Tot slot zij opgemerkt dat verweerder alleen gehouden was klaagster te informeren over behandelmethoden die in haar situatie gelet op haar condities redelijkerwijze in aanmerking komen. Dit betekent dat verweerder niet gehouden was klaagster (uitgebreid) te informeren over experimentele behandelmethodes die vooralsnog hoofdzakelijk alleen in onderzoek verband worden gedaan, zoals de methode waarbij tijdens de borstverwijderingsoperatie direct een prothese wordt geplaatst, gecombineerd met plaatsing van een dermaal matrixmatje ter bedekking van de prothese.

(iii) te veel afwezig

5.6       De klacht dat verweerder in het vervolgtraject na plaatsing van de Tissue Expander te veel afwezig is geweest, slaagt evenmin. In de periode van 20 september 2013 tot 2 december 2013 is klaagster drie keer door een collega plastisch chirurg gezien en vier keer door verweerder zelf. Niet is gebleken dat de aan klaagster gegeven zorg minder was door het feit dat zij is gezien door verschillende plastische chirurgen. Het is in ziekenhuizen - onder andere wegens dienstroosters - heden ten dage bovendien gebruikelijk dat patiënten door verschillende artsen worden gezien. Daarbij komt dat verweerder op 2 december 2013 aan klaagster heeft verteld dat hij in januari 2014 drie weken en in februari 2014 twee weken afwezig zou zijn en dat hij haar daarom graag eind januari 2014 weer zou willen zien. Uiteindelijk is eind januari 2014 een afspraak gemaakt bij een collega van verweerder.

5.7       De conclusie is dat verweerder met betrekking tot de klacht geen verwijt zoals bedoeld in artikel 47, eerste lid onder a, van de Wet op de beroepen in de individuele gezondheidszorg kan worden gemaakt. De klacht zal dan ook in al haar onderdelen als ongegrond worden afgewezen.”

3.               Vaststaande feiten en omstandigheden

            Voor de beoordeling van het beroep gaat het Centraal Tuchtcollege uit van de feiten

en omstandigheden zoals weergegeven in de beslissing in eerste aanleg, welke weergave in beroep niet is bestreden.

4.               Beoordeling van het beroep

4.1            In beroep heeft klaagster haar klacht herhaald en nader toegelicht. De plastisch chirurg heeft gemotiveerd verweer gevoerd en geconcludeerd tot verwerping van het beroep.

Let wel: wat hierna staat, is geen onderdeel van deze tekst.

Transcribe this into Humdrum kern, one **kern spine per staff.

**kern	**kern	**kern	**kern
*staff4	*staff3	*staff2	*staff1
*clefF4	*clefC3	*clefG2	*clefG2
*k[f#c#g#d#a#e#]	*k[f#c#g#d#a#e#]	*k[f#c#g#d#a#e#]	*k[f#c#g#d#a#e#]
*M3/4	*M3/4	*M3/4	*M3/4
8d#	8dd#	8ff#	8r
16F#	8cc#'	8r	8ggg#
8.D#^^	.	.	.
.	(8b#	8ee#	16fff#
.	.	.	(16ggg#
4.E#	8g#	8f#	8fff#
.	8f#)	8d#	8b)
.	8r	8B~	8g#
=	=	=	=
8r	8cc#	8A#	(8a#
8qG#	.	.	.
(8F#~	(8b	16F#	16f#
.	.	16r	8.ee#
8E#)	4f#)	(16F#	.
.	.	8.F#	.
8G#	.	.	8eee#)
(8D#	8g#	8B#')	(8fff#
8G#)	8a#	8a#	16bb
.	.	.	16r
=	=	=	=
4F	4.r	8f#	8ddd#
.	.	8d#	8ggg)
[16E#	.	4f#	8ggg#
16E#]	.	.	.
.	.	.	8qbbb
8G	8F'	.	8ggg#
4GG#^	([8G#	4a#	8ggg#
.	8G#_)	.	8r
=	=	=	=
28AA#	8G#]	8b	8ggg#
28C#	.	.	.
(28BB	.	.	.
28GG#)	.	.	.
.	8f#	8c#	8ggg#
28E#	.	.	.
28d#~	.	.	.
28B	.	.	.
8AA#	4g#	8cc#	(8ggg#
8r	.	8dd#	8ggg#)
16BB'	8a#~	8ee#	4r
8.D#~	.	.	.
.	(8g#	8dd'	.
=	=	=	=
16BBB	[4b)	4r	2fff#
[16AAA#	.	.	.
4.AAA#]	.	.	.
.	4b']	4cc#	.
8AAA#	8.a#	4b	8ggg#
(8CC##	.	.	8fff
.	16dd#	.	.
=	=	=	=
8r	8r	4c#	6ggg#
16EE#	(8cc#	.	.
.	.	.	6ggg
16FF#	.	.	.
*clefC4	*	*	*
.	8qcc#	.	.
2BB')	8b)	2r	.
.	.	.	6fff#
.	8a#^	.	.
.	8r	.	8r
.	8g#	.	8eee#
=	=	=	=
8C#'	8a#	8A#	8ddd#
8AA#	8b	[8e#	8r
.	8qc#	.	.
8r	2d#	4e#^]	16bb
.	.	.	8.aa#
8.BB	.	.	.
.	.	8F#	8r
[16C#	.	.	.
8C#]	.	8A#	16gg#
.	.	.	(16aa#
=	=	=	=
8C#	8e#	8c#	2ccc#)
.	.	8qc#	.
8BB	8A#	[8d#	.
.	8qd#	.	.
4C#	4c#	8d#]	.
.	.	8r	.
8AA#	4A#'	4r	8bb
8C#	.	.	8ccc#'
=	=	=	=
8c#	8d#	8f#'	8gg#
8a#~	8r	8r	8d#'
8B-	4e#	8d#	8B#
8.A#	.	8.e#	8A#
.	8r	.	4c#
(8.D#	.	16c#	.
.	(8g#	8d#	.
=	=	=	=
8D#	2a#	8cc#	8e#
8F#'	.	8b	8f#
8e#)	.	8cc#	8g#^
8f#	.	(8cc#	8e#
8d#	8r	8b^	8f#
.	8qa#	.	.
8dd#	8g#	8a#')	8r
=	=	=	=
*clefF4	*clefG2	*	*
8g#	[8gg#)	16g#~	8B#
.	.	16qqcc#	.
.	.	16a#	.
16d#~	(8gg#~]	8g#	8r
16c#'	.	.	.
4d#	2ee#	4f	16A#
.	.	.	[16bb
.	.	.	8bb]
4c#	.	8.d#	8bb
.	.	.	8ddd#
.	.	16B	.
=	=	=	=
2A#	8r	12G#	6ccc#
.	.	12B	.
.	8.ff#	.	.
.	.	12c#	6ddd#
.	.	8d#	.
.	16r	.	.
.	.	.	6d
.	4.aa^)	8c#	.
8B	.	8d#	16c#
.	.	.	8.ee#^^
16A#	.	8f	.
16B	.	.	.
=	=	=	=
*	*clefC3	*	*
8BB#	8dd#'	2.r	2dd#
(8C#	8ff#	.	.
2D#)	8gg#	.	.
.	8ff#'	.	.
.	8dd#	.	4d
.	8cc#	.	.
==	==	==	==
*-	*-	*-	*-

Geen nieuwe klachten in hoger beroep

4.2            Voor zover in het beroepschrift en/of tijdens de zitting op 28 juni 2016 klachten tegen de plastisch chirurg zijn geformuleerd die niet in eerste aanleg aan het Regionaal Tuchtcollege zijn voorgelegd, kan het Centraal Tuchtcollege daarvan geen kennis nemen omdat in hoger beroep alleen klachten in beschouwing worden genomen die ook in eerste aanleg aan de orde zijn geweest.

Beoordeling

4.3       De behandeling van de zaak in beroep heeft het Centraal Tuchtcollege geen aanleiding gegeven tot de vaststelling van andere feiten en tot andere beschouwingen en beslissingen dan die van het Regionaal Tuchtcollege in eerste aanleg, zodat het beroep moet worden verworpen.

5.               Beslissing

Het Centraal Tuchtcollege voor de Gezondheidszorg:

verwerpt het beroep.

Deze beslissing is gegeven door: mr. A.D.R.M. Boumans, voorzitter, prof. mr. J. Legemaate en mr. R.A. van der Pol, leden-juristen en dr. R.T. Ottow en prof. dr. R. Willemze, leden-beroepsgenoten en mr. R. Blokker, secretaris, en uitgesproken ter openbare zitting van

21 juli 2016.                Voorzitter   w.g.                                 Secretaris  w.g.